*ORDEN DE TRABAJO A*. Copia el fragmento citado desde "1019 Jesús, el" hasta "de la salvación.", ambos incluidos, y renombra "Jesús" como "Cristo".
*ORDEN DE TRABAJO B*. Según el fragmento sobre la muerte y el Purgatorio, ¿en qué concilios formuló la Iglesia la doctrina de la fe relativa al Purgatorio?
*ORDEN DE TRABAJO C*. Prosigue el texto sobre la muerte y el Purgatorio a partir de su última oración.

*FRAGMENTO CITADO*.
++++
1016 Por la muerte, el alma se separa del cuerpo, pero en la resurrección Dios devolverá la vida incorruptible a nuestro cuerpo transformado reuniéndolo con nuestra alma. Así como Cristo ha resucitado y vive para siempre, todos nosotros resucitaremos en el último día.
1017 “Creemos en la verdadera resurrección de esta carne que poseemos ahora” (DS 854). No obstante, se siembra en el sepulcro un cuerpo corruptible, resucita un cuerpo incorruptible (cf. 1 Co 15, 42), un “cuerpo espiritual” (1 Co 15, 44).
1018 Como consecuencia del pecado original, el hombre debe sufrir “la muerte corporal, de la que el hombre se habría liberado, si no hubiera pecado” (GS 18).
1019 Jesús, el Hijo de Dios, sufrió libremente la muerte por nosotros en una sumisión total y libre a la voluntad de Dios, su Padre. Por su muerte venció a la muerte, abriendo así a todos los hombres la posibilidad de la salvación.
LA PURIFICACION FINAL O PURGATORIO
1030 Los que mueren en la gracia y en la amistad de Dios, pero imperfectamente purificados, aunque están seguros de su eterna salvación, sufren después de su muerte una purificación, a fin de obtener la santidad necesaria para entrar en la alegría del cielo.
1031 La Iglesia llama Purgatorio a esta purificación final de los elegidos que es completamente distinta del castigo de los condenados. La Iglesia ha formulado la doctrina de la fe relativa al Purgatorio sobre todo en los Concilios de Florencia (cf. DS 1304) y de Trento (cf. DS 1820: 1580). La tradición de la Iglesia, haciendo referencia a ciertos textos de la Escritura (por ejemplo 1 Co 3, 15; 1 P 1, 7) habla de un fuego purificador:
Respecto a ciertas faltas ligeras, es necesario creer que, antes del juicio, existe un fuego purificador, según lo que afirma Aquél que es la Verdad, al decir que si alguno ha pronunciado una blasfemia contra el Espíritu Santo, esto no le será perdonado ni en este siglo, ni en el futuro (Mt 12, 31). En esta frase podemos entender que algunas faltas pueden ser perdonadas en este siglo, pero otras en el siglo futuro (San Gregorio Magno, dial. 4, 39).
++++
*MATERIAL PROPORCIONADO*.
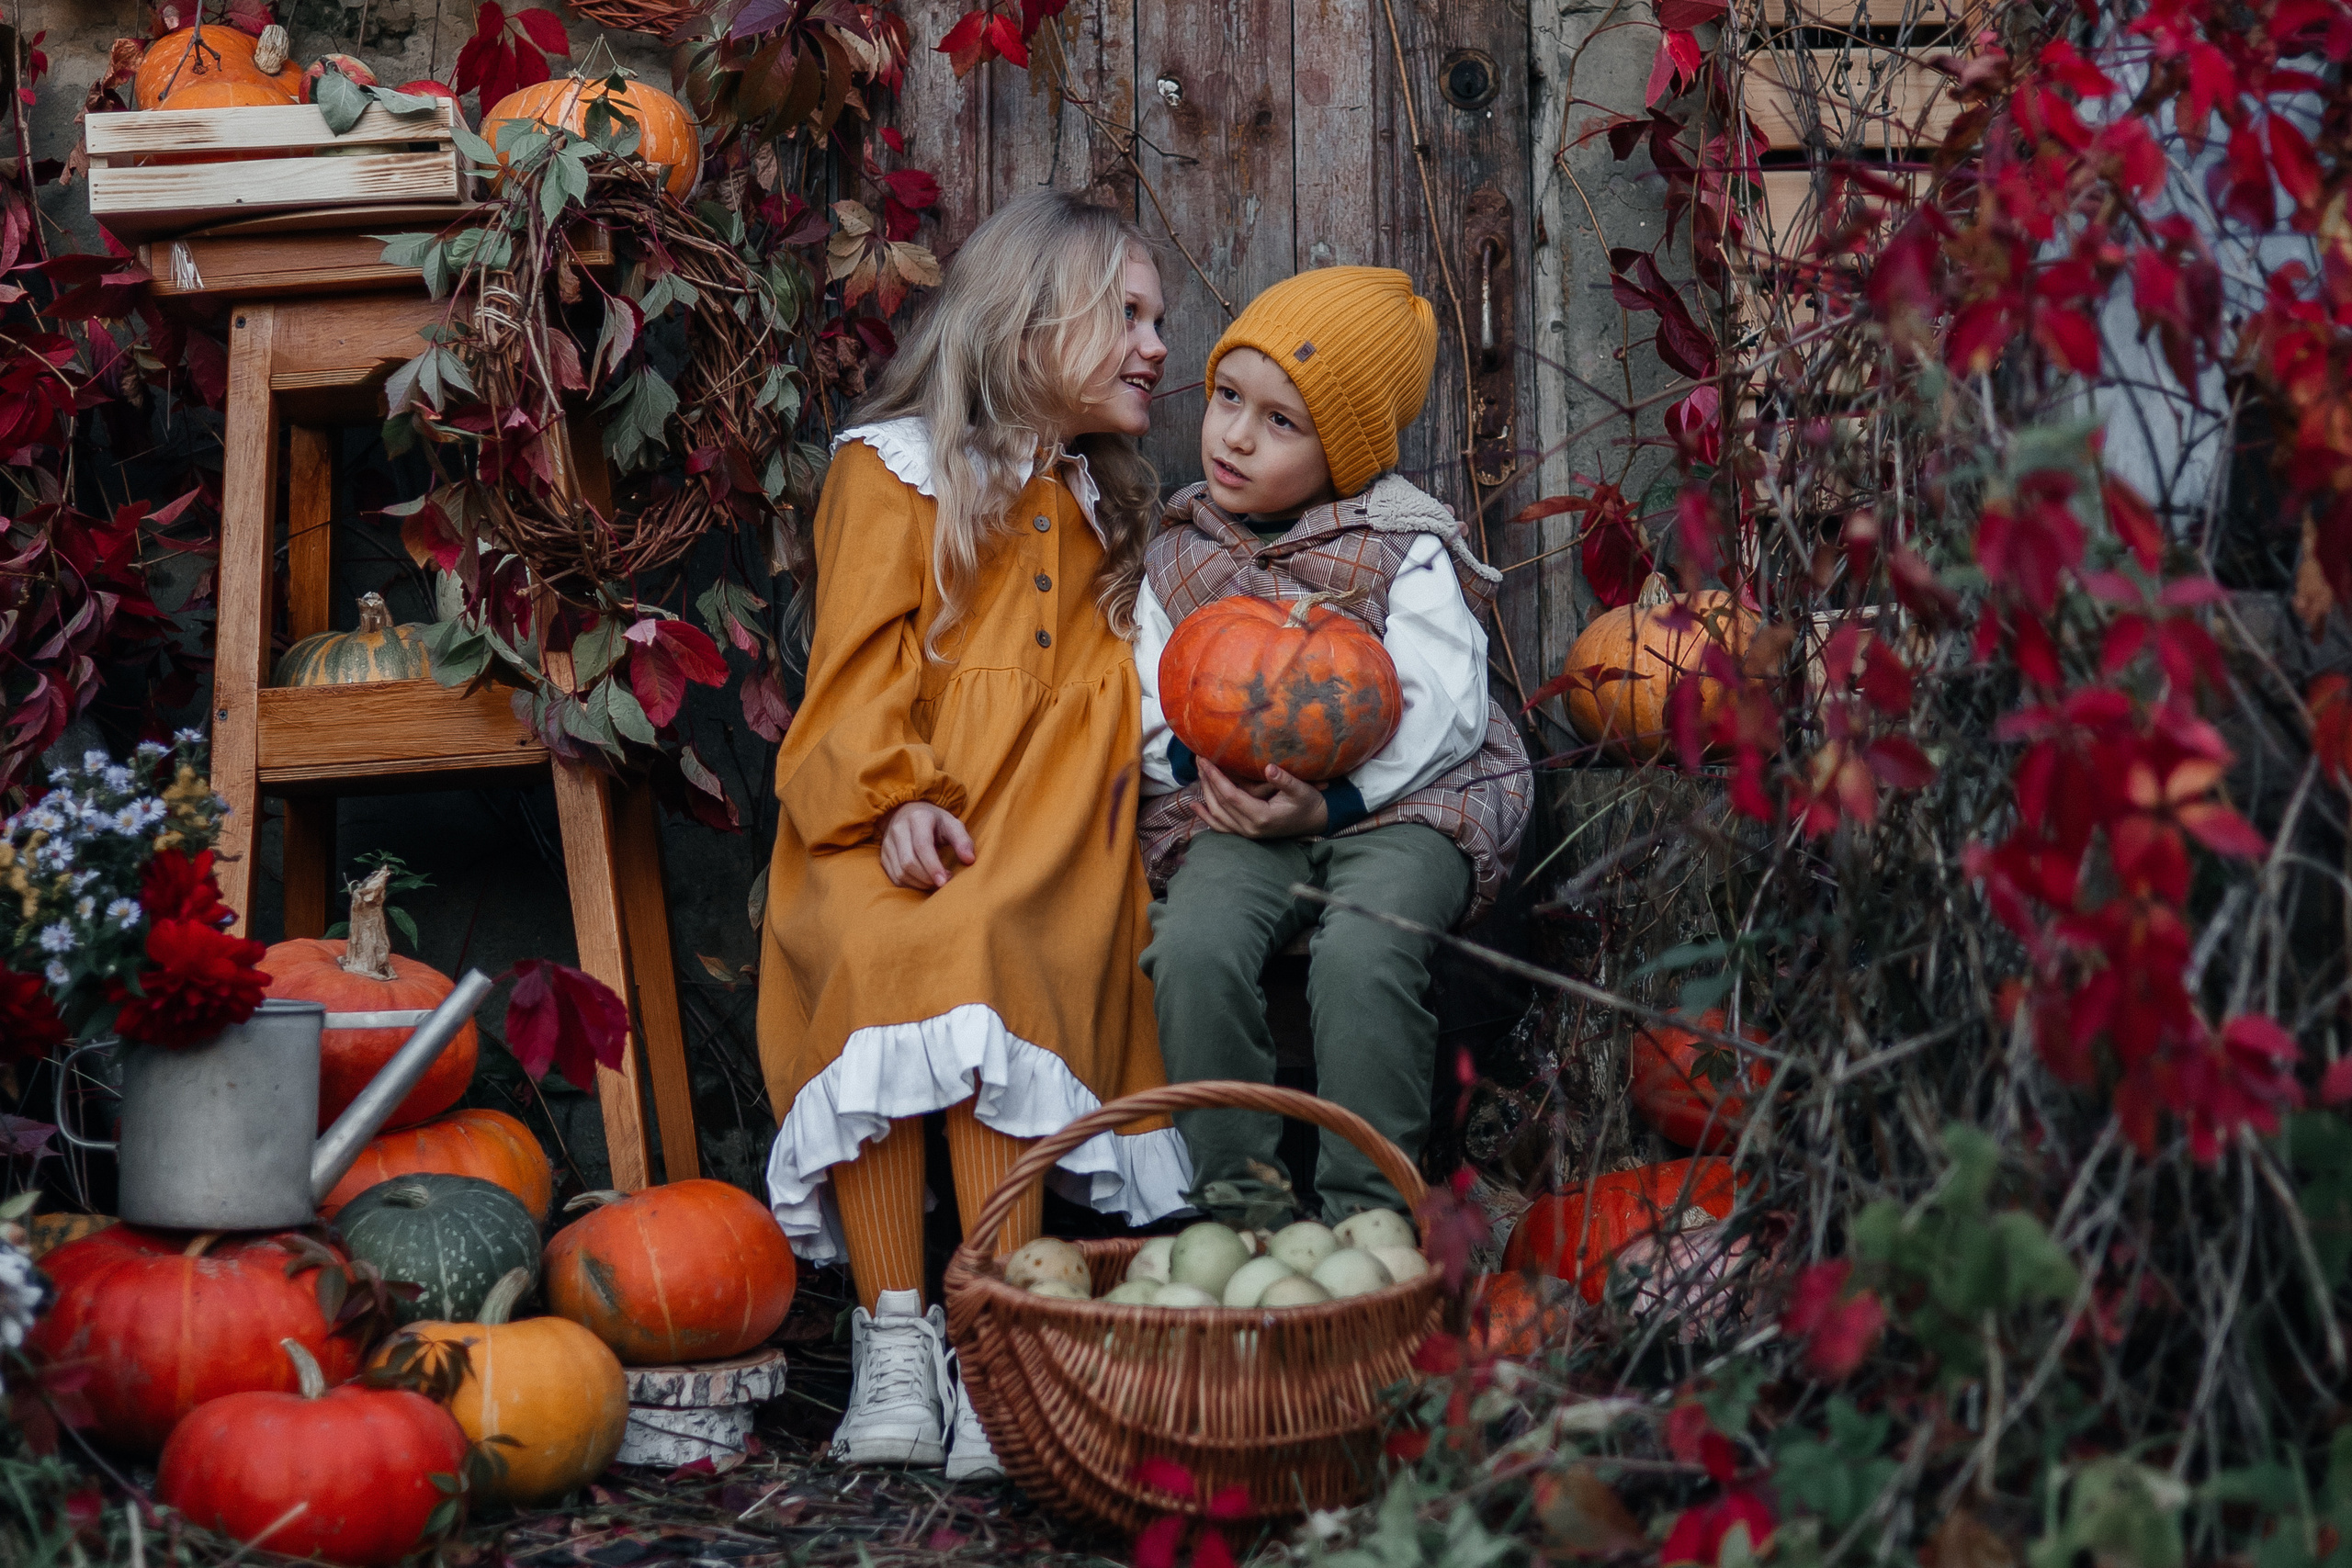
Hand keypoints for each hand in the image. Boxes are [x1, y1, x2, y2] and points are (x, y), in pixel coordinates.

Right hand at [879, 801, 974, 889]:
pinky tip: (923, 882)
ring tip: (934, 881)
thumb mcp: (952, 824)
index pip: (922, 846)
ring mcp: (887, 843)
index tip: (945, 882)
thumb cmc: (934, 821)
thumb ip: (962, 840)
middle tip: (943, 882)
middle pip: (908, 862)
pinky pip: (894, 877)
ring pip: (900, 872)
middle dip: (927, 878)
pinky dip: (910, 885)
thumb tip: (969, 860)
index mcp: (918, 818)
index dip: (933, 866)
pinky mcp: (883, 855)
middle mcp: (898, 829)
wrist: (906, 812)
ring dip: (919, 883)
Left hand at [1192, 761, 1329, 838]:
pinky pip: (1221, 826)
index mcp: (1262, 817)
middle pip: (1220, 804)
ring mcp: (1246, 833)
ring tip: (1198, 774)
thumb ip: (1285, 780)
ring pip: (1217, 815)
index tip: (1205, 760)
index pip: (1231, 796)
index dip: (1216, 778)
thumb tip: (1269, 768)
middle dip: (1207, 781)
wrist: (1314, 821)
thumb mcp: (1301, 789)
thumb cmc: (1308, 803)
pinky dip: (1206, 816)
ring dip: (1205, 794)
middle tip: (1199, 760)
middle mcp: (1250, 828)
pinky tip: (1195, 805)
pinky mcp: (1246, 833)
++++
*RESULTADO ESPERADO A*.
1019 Cristo, el Hijo de Dios, sufrió libremente la muerte por nosotros en una sumisión total y libre a la voluntad de Dios, su Padre. Por su muerte venció a la muerte, abriendo así a todos los hombres la posibilidad de la salvación.

*RESULTADO ESPERADO B*. En los Concilios de Florencia y de Trento.

*RESULTADO ESPERADO C*.
1032 Esta enseñanza se apoya también en la práctica de la oración por los difuntos, de la que ya habla la Escritura: “Por eso mandó [Judas Macabeo] hacer este sacrificio expiatorio en favor de los muertos, para que quedaran liberados del pecado” (2 M 12, 46). Desde los primeros tiempos, la Iglesia ha honrado la memoria de los difuntos y ha ofrecido sufragios en su favor, en particular el sacrificio eucarístico (cf. DS 856), para que, una vez purificados, puedan llegar a la visión beatífica de Dios. La Iglesia también recomienda las limosnas, las indulgencias y las obras de penitencia en favor de los difuntos:
Llevémosles socorros y hagamos su conmemoración. Si los hijos de Job fueron purificados por el sacrificio de su Padre (cf. Jb 1, 5), ¿por qué habríamos de dudar de que nuestras ofrendas por los muertos les lleven un cierto consuelo? No dudemos, pues, en socorrer a los que han partido y en ofrecer nuestras plegarias por ellos (San Juan Crisóstomo, hom. in 1 Cor 41, 5).
(Catecismo de la Iglesia Católica, nº 1005 – 1019. 1030 – 1032)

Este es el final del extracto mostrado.